*** Opening of Document section ***
Why I Didn't Like Slumdog Millionaire (Spoilers!)


I didn't see Forrest Gump but I can recall with chilling vividness the numerous conversations -- more like harangues -- that I had to suffer through where some person with Middle American middlebrow tastes had to explain to me how great Forrest Gump was as a film, all the while mistaking their own emotional reaction to that film with a carefully considered opinion on it.

(Hell, I cried like a baby during Superman Returns and yet I'm not stupid enough to argue that that film was as good as a similar film like Iron Man, for instance.)

And while I admittedly watch a lot of junk from Hong Kong -- and yes, I do have a double standard at work here because any way you cut it, Beauty and the 7 Beasts is a piece of crap -- I expect more from films presented in the West in "arthouse" theaters during awards season, especially films that somehow garner an excessive 11 Oscar nominations.

Which brings us to Slumdog Millionaire, a film I like less now the more I think about it.
*** Close of Document section ***
## Tasks to complete
1 - Which films does the Slumdog Millionaire post name? List every one.
2 - In the Slumdog Millionaire post, shorten the paragraph beginning "And while I admittedly watch a lot of junk from Hong Kong" to a single brief sentence that keeps its main points.
3 - Could you pick up the Slumdog Millionaire post after its last sentence and carry on writing it?
*** Opening of Data to examine ***
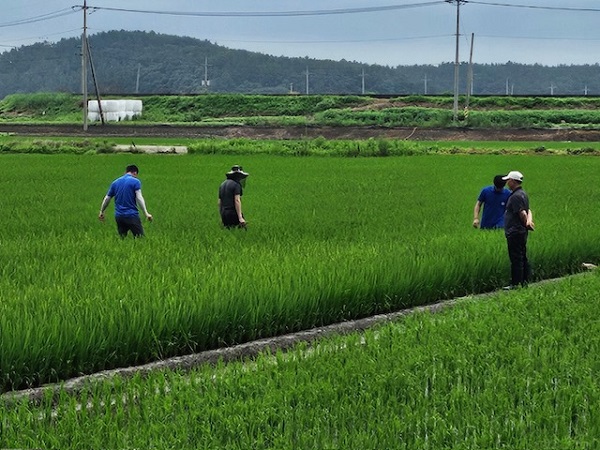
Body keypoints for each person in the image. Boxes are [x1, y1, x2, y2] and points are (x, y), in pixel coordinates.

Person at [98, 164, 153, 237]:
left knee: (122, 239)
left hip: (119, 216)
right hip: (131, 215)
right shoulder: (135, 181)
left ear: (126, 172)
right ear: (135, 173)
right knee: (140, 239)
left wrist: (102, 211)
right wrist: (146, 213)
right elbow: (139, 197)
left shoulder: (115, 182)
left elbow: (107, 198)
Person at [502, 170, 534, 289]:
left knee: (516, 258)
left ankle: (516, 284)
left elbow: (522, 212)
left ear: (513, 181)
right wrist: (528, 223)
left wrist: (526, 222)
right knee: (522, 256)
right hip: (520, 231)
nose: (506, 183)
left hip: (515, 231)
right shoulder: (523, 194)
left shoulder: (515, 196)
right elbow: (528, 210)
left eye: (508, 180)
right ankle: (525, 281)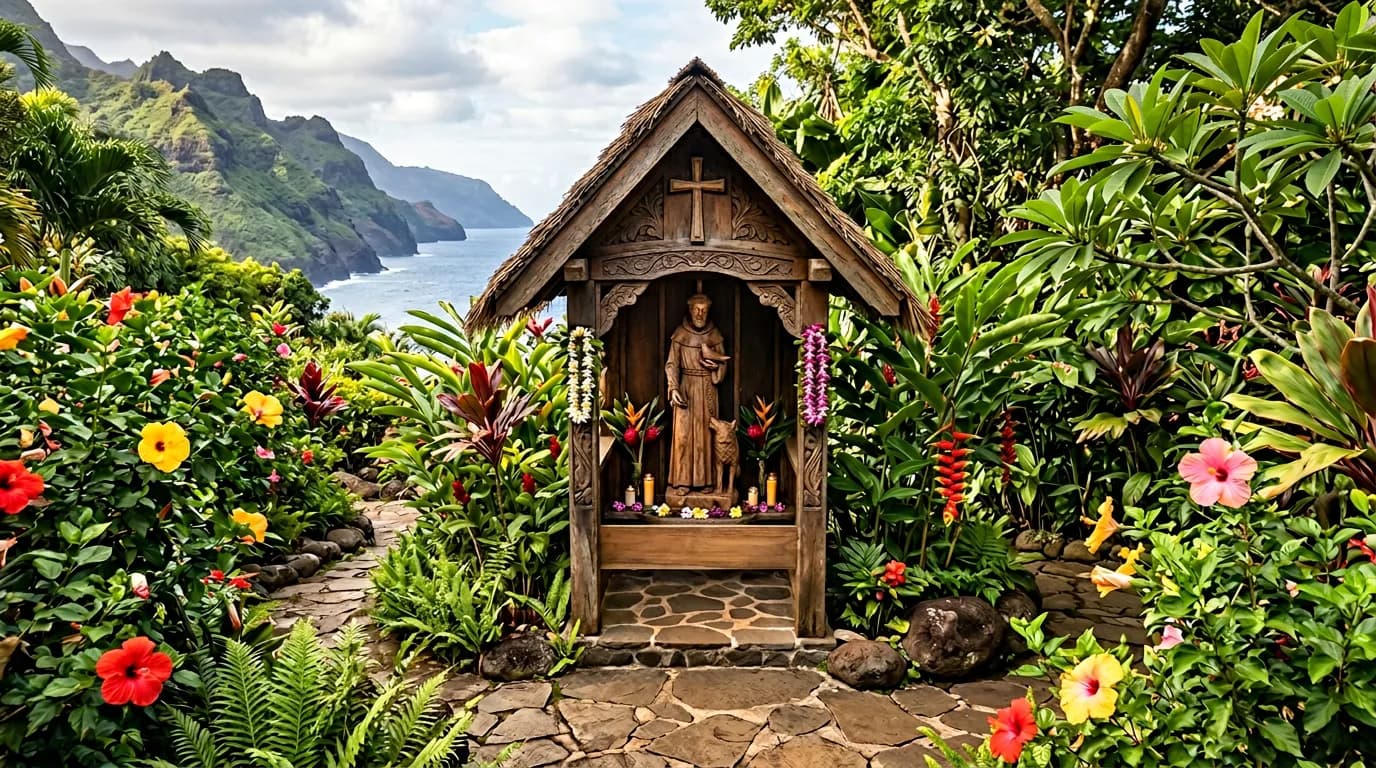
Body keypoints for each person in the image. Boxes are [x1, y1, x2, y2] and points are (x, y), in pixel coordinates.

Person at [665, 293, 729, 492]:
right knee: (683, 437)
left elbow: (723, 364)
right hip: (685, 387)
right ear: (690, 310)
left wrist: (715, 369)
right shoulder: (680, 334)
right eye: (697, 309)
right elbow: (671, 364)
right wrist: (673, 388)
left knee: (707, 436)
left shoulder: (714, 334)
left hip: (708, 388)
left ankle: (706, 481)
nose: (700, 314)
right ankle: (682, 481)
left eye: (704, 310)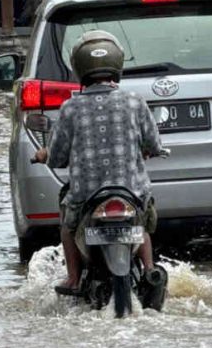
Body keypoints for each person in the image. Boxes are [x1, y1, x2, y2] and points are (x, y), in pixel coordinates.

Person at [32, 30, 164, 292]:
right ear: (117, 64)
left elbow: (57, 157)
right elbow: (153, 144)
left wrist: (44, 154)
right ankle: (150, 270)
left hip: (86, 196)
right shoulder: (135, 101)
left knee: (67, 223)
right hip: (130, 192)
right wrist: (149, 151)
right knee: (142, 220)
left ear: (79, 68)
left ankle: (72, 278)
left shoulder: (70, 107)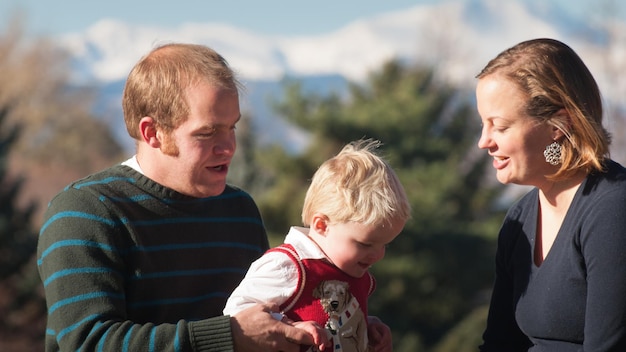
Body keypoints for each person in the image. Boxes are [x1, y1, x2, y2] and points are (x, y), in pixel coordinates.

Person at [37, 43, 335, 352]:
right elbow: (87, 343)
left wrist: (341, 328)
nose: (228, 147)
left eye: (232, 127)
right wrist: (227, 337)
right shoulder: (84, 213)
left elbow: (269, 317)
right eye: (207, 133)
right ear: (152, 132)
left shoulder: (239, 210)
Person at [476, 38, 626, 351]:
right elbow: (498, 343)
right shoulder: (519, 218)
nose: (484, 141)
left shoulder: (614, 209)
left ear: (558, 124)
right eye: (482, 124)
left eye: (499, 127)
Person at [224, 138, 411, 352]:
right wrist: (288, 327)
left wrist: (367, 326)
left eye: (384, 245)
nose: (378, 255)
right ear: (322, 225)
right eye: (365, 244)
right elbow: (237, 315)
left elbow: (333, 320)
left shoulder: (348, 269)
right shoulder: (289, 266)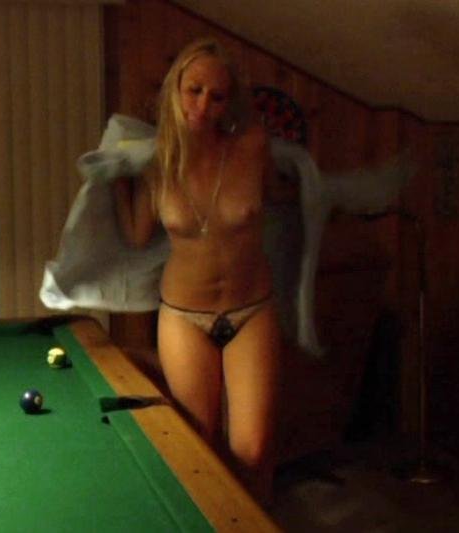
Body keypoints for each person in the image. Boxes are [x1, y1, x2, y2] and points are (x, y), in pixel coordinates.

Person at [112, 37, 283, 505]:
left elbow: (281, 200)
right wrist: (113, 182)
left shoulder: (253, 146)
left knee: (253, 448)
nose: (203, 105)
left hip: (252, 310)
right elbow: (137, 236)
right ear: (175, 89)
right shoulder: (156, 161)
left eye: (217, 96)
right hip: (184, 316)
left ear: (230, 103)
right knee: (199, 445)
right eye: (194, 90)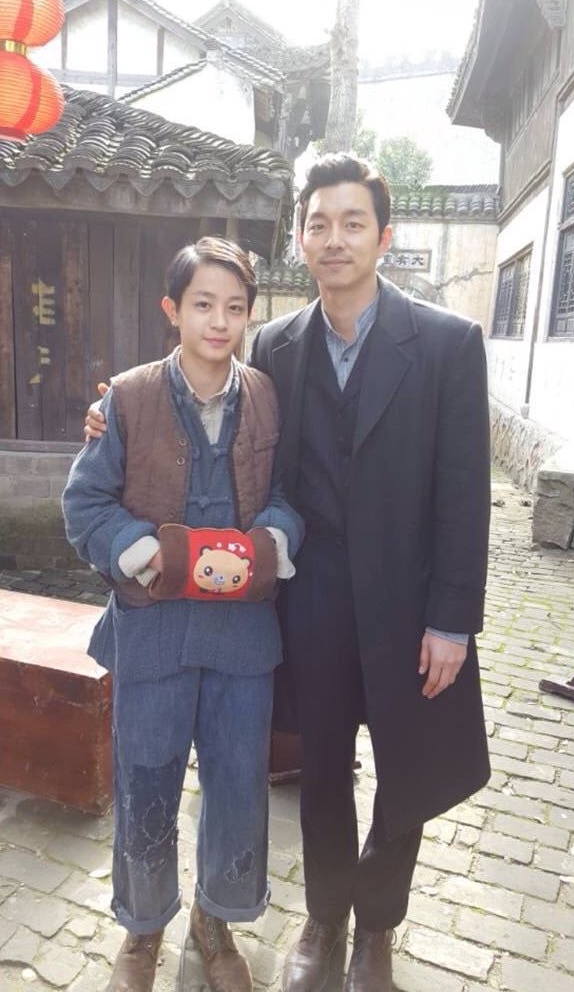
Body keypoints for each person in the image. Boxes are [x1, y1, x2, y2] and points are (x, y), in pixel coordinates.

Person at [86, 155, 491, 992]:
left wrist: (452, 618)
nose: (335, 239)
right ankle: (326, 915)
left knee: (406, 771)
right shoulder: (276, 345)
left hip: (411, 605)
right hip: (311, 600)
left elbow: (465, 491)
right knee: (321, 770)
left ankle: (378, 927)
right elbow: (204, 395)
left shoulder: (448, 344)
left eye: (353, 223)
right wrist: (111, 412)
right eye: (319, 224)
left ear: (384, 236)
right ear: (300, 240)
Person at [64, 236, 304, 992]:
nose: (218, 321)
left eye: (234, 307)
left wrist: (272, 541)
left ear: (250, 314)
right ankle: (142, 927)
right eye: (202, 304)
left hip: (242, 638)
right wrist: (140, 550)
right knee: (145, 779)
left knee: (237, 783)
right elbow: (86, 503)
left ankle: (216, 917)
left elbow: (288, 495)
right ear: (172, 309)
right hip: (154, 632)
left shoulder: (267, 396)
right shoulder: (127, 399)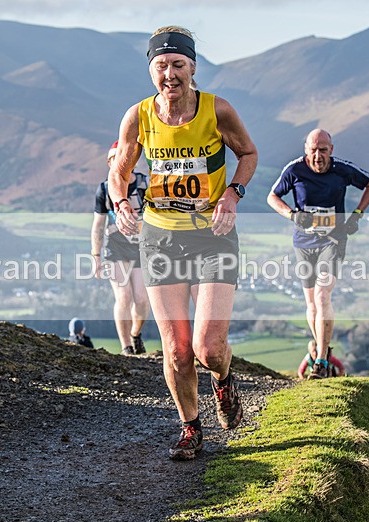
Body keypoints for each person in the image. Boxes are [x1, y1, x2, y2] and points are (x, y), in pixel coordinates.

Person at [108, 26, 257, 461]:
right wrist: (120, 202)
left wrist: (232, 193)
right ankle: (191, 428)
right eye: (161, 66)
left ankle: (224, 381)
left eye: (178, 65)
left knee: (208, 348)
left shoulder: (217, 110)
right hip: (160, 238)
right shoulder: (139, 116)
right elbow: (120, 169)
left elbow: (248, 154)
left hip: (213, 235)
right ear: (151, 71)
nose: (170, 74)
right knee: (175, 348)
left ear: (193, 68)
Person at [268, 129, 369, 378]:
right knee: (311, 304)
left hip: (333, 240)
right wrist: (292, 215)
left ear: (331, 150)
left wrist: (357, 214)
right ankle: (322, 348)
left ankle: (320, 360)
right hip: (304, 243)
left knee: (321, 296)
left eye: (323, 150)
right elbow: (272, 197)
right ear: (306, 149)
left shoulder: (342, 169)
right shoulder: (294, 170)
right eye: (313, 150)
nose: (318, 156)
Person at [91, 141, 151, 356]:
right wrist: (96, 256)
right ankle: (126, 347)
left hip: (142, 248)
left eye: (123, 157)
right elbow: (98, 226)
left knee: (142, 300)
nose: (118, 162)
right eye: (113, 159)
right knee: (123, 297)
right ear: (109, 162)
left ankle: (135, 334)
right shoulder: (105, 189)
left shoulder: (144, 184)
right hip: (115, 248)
*** Close of Data to examine ***
## Response list
1 - Slumdog Millionaire, Forrest Gump, Superman Returns, Iron Man, Beauty and the 7 Beasts

2 - I watch plenty of Hong Kong junk and admit a double standard, since Beauty and the 7 Beasts is crap, but I expect more from Western arthouse films released during awards season, especially ones with 11 Oscar nominations.

3 -
The problem with Slumdog Millionaire is that it is a film made for an audience of emotional retards.

How else is one to explain a film where somehow the story of a poor child from the slums of Bombay getting onto a TV game show and winning millions of rupees is just not dramatic enough on its own? No, the child has to be an orphan. And not only that, a Muslim orphan whose mother was murdered before his eyes! And not only that, but an orphan taken in by a sinister benefactor who is recruiting kids to be professional beggars! And not only that, but the benefactor physically maims and disfigures the children to get more money out of them as they beg on the streets of Bombay!

Folks, we're venturing into Lillian Gish territory here.

It is also the kind of film where girls become prostitutes but conveniently remain physically pure and virginal for the heroes -- I'm supposed to believe that the Fagin-like guy who kidnaps Latika intends to pimp her out because virgins get more money and, yet, he's just not done that yet by the time that Jamal and Salim conveniently find her? She exists only to further Jamal's fantasies of a chaste and pure magical love to strive for. Without her, Jamal has no impetus to survive apparently.

And it's the kind of film where an adolescent character somehow has a gun hidden in the waistband of his pants when going up against hardened criminals and yet, none of the hardened criminals -- adults all -- has a gun at that same moment?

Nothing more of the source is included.